Division of Forest Protection, Taiwan Forestry Research Institute, Taipei, Taiwan.
PLoS One. 2023 Jun 23;18(6):e0287699. doi: 10.1371/journal.pone.0287699. eCollection 2023.
Citrus Huanglongbing (HLB) is one of the most destructive diseases of citrus plants caused by the obligate and phloem-limiting bacterium Candidatus Liberibacter asiaticus (Las). Reliable detection methods are important for successful control of the disease. This study was aimed to develop a rapid and user-friendly on-site detection system for Las using the TaqMan probe-based insulated isothermal polymerase chain reaction (iiPCR) assay. The Las-specific on-site detection system could be completed within one hour by simple DNA extraction coupled with a portable POCKIT device, which can perform PCR amplification and automatically provide qualitative results derived from fluorescence signals. The sensitivity of the TaqMan probe-iiPCR assay could be as low as single copy of Las, comparable to a real-time PCR method. Further testing of the field citrus samples showed 100% agreement between the TaqMan probe-iiPCR assay and the real-time PCR method, and the on-site detection system also demonstrated a great performance of Las detection. With high specificity and sensitivity, the on-site detection system developed in this study becomes a simple, rapid and powerful tool for detecting Las in fields.

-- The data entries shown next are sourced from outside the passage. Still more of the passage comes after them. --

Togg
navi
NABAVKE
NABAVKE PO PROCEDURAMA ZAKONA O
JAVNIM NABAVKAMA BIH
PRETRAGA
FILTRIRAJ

柑橘黄龙病(HLB)是由韧皮部限养的专性细菌柑橘黄龙病菌(Candidatus Liberibacter asiaticus,Las)引起的柑橘类植物最具破坏性的疾病之一。可靠的检测方法对于成功控制该疾病至关重要。本研究旨在利用 TaqMan 探针基于隔热等温聚合酶链反应(iiPCR)检测法,开发一种用于 Las 的快速、用户友好的现场检测系统。Las 特异性现场检测系统通过简单的 DNA 提取与便携式 POCKIT 设备结合,在一小时内即可完成,该设备可进行 PCR 扩增,并自动提供源自荧光信号的定性结果。TaqMan 探针-iiPCR 检测法的灵敏度可低至 Las 的单个拷贝,与实时 PCR 方法相当。对田间柑橘样本的进一步测试表明,TaqMan 探针-iiPCR 检测法与实时 PCR 方法之间的一致性达到 100%,现场检测系统还展示了 Las 检测的出色性能。该研究开发的现场检测系统具有高度特异性和灵敏度,成为田间检测 Las 的一种简单、快速和强大的工具。